Returning to the office for many is based on a sunk cost fallacy. For those of you that haven’t been acquainted with the term, a sunk cost fallacy is usually referring to decisions made based on investments that were previously made. So in this case, the argument for many leaders is we spent all this money to have an office, therefore, you should return to the office. And that’s where the fallacy comes in. These prior investments end up being the basis for justifying a return to the office.
In leadership, sometimes it’s hard to know when you should keep going and when you should throw in the towel. This can be especially true if you’ve significantly invested time/money in something very visible. But as leaders, it’s important to remember that if we make decisions based on sunk costs, we are not being objective. And if we are being objective, we shouldn’t be making decisions based on sunk costs at all!
The difference between fixed costs and sunk costs
Fixed costs are things like payroll and expenses that have ongoing costs. The return to the office argument is usually based on the amount of money spent on the office. “We have an office so we should use the office”. Or more strongly, “We have X invested in our office so we need to make the best use of it”. This is often unspoken, but it’s usually the logic behind the decision. Unfortunately, office costs are generally sunk costs rather than fixed costs.
Sunk costs are any money that you have already spent. It doesn’t matter how much has been spent; once it’s gone, it’s gone. A sunk cost fallacy is when you justify future purchases or investments by looking at past purchases instead of focusing on the future needs of your business or team. Just because you may have invested 10M dollars in an office, doesn’t mean you have to keep using that office to further benefit from that investment. Maybe it’s time to sell or lease all or part of the building. Forget about the decisions made before. Focus on the actual business need.
The Sunk Cost Trap
Throughout history, some very smart people have fallen into this trap. One of the most visible was the Concorde, the supersonic aircraft that flew from Europe to the United States. It was an impressive joint venture by France and England that flew for over 25 years. Despite how much they were losing, both governments continued to produce and fly the Concorde. Lots of people knew it would never be profitable, but they had invested so much in the project that they just kept investing more. Eventually, it was shut down in 2003.
Kodak is another common brand that suffered from the sunk cost fallacy. In the 1970s. Kodak developed the digital camera, but they were so invested in their paper and chemical businesses that they told the developer not to tell anyone about it. As digital cameras from everyone except Kodak took over the world, Kodak eventually filed for bankruptcy. Many leaders don’t realize the difference between sunk costs and business expenses and that’s where the problem occurs.

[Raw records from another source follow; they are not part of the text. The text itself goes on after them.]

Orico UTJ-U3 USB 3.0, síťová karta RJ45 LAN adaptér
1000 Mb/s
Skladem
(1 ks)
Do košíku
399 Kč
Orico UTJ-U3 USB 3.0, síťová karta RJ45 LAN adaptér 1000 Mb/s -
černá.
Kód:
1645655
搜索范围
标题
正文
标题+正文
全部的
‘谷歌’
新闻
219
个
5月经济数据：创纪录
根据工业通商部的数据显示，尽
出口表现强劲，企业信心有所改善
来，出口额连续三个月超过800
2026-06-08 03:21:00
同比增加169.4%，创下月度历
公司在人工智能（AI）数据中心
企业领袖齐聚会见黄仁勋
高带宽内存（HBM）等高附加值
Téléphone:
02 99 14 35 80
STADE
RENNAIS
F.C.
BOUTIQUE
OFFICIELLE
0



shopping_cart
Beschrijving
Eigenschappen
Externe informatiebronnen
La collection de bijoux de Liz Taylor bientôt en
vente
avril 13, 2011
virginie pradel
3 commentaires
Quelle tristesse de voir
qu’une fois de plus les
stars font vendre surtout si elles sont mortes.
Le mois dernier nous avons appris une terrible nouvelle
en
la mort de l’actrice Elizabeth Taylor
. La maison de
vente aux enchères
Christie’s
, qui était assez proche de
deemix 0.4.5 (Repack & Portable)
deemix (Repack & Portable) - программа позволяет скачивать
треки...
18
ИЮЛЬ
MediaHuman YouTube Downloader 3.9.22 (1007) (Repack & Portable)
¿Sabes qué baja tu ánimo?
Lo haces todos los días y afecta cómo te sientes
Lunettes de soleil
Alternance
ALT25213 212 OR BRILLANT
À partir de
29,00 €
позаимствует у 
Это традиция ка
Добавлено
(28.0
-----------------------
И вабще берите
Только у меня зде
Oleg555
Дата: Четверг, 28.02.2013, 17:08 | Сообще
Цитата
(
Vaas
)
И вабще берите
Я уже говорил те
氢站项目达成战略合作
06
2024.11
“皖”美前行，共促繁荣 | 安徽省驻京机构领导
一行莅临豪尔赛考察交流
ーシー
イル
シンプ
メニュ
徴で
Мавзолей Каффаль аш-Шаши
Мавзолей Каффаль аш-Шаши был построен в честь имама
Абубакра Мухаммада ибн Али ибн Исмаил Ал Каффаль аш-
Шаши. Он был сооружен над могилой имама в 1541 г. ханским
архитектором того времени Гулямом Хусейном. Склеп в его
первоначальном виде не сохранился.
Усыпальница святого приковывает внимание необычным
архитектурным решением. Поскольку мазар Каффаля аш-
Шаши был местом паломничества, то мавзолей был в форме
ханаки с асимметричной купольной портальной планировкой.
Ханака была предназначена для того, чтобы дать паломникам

What is returning to the office costing you?
Returning to the office is presenting challenges for many companies. Before trying to get your staff back to the office they don’t want to come back to, try to step back from any previous investments in your infrastructure. Most have probably already been expensed or depreciated. And if they are tangible assets, they can probably be sold or leased. If you have leased space, when can you get out of it?
Here are two representative formulas that can help you make a more informed decision.
- physical office costs X ( days remote / days worked ) X .80 = potential cost savings by reducing office space
- existing space X ( days office / days worked ) X 1.25 = estimated new space need
The reason for the multipliers in each equation is that space needs are not linear. Just because you cut your staff space need in half, doesn’t mean your actual need will be the same. Your exact numbers will vary based on your existing office setup. Feel free to adjust the formulas to fit your situation to see if returning to the office makes sense.
At the end of the day, you may still need an office. It may not be the office you have, so don’t take that off the table. Let the decision be based on a business need and not past investments that you are trying to get people to use.